Il est entré au Palais de l'Elysée en se pavanant, sur la promesse
de réinventer la France pour le 21ème siècle. Mais après seulement
huit mois, la popularité de Nicolas Sarkozy est en chute libre - et sa vie
privée devient un feuilleton de mauvaise facture.
Est-il apte pour ce job ? Reportage.

Imaginez un instant le Président Charles de Gaulle, portant lunettes noires et col roulé sombre, assis à la terrasse d'un café à Versailles avec sa toute nouvelle femme chanteuse. Imaginez aussi le Général, col de chemise ouvert et en blue-jeans, en vacances en Egypte. Cet homme grand, austère, sauveur de la France, marchant main dans la main avec l'ex-petite-amie de Mick Jagger, le bambin de celle-ci, l'air embarrassé, assis sur ses épaules.

Imaginez un instant le Président Jacques Chirac au Vatican, tripotant compulsivement les touches de son téléphone mobile pendant que ceux qui l'accompagnent sont présentés au Pape. Soit dit en passant, l'entourage présidentiel incluait le comédien français le plus vulgaire et le plus grossier, Jean-Marie Bigard.

Imaginez un instant le Président François Mitterrand recevant des visites ministérielles au Palais de l'Elysée avec les pieds sur son bureau. Pire, imaginez le Président Mitterrand, mielleux et glacial, s'adressant à tous ceux qu'il rencontre par un tutoiement familier, au lieu du vouvoiement respectueux et empreint de dignité.

Durant ses huit mois en tant que chef de l'Etat français, Nicolas Sarkozy a fait toutes ces choses et plus. Confusion des genres et des valeurs, conventions foulées aux pieds, traditions renversées.
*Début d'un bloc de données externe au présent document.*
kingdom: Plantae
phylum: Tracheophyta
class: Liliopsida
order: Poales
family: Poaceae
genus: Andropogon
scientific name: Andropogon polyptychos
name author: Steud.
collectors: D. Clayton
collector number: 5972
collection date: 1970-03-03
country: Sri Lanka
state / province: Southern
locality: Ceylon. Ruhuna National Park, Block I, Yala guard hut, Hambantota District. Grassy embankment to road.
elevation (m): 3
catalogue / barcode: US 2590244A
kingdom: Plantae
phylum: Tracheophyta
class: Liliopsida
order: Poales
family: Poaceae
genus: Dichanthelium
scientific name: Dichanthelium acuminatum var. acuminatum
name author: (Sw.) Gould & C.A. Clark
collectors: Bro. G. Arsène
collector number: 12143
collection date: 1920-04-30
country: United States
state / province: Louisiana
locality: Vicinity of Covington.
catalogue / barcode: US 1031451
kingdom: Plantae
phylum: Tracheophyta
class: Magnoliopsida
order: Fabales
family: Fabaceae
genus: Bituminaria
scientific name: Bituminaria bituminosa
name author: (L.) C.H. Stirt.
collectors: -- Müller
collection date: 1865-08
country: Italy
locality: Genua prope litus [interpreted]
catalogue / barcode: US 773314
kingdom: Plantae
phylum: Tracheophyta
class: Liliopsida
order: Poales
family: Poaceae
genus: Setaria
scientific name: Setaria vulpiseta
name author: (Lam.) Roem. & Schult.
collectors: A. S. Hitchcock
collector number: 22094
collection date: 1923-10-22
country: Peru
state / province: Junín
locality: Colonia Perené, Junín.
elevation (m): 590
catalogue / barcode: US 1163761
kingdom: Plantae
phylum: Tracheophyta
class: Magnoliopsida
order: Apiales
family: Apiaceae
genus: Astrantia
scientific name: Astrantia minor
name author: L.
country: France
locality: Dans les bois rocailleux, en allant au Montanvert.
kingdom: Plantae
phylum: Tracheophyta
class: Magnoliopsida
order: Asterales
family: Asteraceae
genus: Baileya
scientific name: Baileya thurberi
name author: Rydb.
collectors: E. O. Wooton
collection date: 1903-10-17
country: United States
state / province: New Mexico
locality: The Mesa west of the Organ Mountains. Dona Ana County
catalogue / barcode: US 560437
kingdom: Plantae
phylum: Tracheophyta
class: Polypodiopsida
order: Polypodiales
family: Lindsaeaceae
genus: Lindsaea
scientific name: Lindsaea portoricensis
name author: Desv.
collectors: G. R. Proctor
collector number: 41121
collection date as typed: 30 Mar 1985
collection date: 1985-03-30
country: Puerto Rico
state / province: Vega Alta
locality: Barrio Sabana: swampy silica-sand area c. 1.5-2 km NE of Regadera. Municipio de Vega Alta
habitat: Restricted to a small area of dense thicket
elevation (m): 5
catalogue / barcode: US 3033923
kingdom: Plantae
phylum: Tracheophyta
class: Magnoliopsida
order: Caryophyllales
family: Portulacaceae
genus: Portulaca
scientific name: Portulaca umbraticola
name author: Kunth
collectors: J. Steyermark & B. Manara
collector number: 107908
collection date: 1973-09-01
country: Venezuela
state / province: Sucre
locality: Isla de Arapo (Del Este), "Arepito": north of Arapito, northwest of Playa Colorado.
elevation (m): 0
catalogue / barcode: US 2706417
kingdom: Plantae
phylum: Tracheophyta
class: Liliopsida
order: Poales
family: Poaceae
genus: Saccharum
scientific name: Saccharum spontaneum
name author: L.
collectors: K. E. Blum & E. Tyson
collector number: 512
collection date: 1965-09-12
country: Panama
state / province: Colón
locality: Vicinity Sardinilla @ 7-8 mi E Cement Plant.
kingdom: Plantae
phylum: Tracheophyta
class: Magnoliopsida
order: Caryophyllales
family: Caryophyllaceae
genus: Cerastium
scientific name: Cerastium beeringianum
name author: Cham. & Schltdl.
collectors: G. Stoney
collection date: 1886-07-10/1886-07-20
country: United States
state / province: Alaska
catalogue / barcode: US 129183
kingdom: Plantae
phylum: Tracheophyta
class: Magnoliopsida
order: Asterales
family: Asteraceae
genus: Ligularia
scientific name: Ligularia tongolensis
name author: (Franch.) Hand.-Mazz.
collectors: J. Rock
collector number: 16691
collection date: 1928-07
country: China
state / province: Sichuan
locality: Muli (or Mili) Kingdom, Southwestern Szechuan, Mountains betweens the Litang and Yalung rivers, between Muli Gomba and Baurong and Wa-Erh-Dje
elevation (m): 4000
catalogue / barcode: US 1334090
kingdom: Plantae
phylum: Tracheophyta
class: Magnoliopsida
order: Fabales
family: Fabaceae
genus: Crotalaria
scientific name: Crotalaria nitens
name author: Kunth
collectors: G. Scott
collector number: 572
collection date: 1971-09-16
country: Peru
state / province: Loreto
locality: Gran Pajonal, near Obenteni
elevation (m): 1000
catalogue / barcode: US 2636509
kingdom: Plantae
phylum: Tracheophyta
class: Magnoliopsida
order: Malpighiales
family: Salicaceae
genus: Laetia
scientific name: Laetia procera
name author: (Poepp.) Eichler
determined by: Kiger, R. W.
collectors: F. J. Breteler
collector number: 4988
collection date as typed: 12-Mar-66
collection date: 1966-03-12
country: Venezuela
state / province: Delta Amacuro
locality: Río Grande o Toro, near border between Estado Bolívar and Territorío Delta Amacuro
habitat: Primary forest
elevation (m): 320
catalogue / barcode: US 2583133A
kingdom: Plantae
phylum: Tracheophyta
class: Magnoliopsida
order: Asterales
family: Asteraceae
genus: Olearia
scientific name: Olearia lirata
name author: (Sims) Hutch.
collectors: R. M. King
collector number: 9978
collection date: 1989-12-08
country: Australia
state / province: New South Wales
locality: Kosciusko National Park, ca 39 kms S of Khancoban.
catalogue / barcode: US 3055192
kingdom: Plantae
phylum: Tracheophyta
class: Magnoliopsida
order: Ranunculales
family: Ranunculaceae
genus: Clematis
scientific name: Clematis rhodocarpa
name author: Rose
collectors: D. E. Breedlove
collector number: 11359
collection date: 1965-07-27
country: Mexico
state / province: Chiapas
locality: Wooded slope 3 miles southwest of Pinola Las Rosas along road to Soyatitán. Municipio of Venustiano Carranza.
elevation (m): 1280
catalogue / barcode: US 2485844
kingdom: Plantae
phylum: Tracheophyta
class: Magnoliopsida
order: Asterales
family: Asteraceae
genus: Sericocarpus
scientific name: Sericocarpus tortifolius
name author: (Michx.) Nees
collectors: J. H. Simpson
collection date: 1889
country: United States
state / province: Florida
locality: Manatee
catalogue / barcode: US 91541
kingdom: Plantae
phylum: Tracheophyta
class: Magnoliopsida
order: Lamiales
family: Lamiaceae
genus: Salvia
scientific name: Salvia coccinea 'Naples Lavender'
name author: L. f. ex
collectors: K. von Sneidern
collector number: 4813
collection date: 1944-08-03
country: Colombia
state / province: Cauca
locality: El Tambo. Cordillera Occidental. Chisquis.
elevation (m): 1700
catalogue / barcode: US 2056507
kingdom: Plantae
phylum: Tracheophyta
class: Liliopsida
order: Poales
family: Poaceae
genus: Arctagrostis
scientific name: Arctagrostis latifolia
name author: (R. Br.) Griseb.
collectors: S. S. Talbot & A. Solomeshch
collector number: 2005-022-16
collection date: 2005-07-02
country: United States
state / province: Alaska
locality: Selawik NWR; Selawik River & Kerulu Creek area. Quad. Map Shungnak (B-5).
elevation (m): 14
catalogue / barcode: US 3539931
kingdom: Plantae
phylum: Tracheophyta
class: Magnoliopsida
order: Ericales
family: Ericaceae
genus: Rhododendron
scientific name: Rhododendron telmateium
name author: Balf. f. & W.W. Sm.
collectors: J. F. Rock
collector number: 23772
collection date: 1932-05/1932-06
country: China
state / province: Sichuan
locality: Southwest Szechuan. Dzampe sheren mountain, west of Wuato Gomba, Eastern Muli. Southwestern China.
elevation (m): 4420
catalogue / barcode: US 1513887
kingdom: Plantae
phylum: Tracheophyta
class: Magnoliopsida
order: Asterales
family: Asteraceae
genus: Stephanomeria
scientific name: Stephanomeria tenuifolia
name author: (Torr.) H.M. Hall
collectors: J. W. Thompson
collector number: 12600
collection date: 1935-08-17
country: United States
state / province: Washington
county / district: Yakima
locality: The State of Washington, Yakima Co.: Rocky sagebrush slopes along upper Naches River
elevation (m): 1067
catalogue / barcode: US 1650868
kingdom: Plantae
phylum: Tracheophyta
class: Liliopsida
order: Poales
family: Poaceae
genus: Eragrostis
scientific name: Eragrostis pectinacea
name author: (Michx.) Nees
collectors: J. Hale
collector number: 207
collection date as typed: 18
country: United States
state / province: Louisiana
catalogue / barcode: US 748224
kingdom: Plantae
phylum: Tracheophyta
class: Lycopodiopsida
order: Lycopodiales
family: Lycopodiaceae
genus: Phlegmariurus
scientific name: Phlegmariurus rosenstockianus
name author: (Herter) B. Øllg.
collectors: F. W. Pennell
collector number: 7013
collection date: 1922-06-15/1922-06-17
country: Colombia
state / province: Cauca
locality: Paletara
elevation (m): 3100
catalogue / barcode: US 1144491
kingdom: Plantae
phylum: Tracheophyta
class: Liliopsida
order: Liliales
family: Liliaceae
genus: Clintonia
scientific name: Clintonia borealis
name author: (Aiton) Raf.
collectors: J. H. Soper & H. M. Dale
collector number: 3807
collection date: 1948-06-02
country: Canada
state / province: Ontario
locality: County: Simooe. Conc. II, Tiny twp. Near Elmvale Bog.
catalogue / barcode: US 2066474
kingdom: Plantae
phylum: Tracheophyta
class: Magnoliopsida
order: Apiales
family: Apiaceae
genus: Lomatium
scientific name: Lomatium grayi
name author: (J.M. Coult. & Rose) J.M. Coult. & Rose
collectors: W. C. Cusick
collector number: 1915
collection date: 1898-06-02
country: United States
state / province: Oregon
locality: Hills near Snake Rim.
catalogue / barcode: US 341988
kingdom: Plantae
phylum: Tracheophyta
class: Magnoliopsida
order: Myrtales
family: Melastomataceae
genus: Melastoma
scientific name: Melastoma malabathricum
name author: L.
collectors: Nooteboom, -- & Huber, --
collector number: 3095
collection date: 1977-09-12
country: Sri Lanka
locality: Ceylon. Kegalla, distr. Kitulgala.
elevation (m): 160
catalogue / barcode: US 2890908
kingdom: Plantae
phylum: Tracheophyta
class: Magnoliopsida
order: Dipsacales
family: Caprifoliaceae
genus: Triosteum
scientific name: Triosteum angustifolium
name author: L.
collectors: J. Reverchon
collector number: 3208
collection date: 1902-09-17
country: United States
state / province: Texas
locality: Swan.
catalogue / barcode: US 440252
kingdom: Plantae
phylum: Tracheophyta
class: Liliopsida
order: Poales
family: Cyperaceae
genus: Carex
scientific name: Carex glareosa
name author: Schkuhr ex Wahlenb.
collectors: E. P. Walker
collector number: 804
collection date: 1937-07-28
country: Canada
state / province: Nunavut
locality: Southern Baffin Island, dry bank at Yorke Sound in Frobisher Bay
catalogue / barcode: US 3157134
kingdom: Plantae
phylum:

L'année dernière, le Président Sarkozy a promis de réinventer la France pour le 21ème siècle, tout en préservant ou en ravivant les "valeurs traditionnelles". Il a commencé par réinventer - certains disent désacraliser - la présidence française.

La monarchie républicaine, distante, discrète, solennelle et hautaine, inventée par Charles de Gaulle est devenue un brouillon incessant de microphones, de yachts de milliardaires, de montres Rolex, de lunettes noires, de téléphones mobiles, de blue-jeans, de shorts, un divorce et maintenant une femme trophée.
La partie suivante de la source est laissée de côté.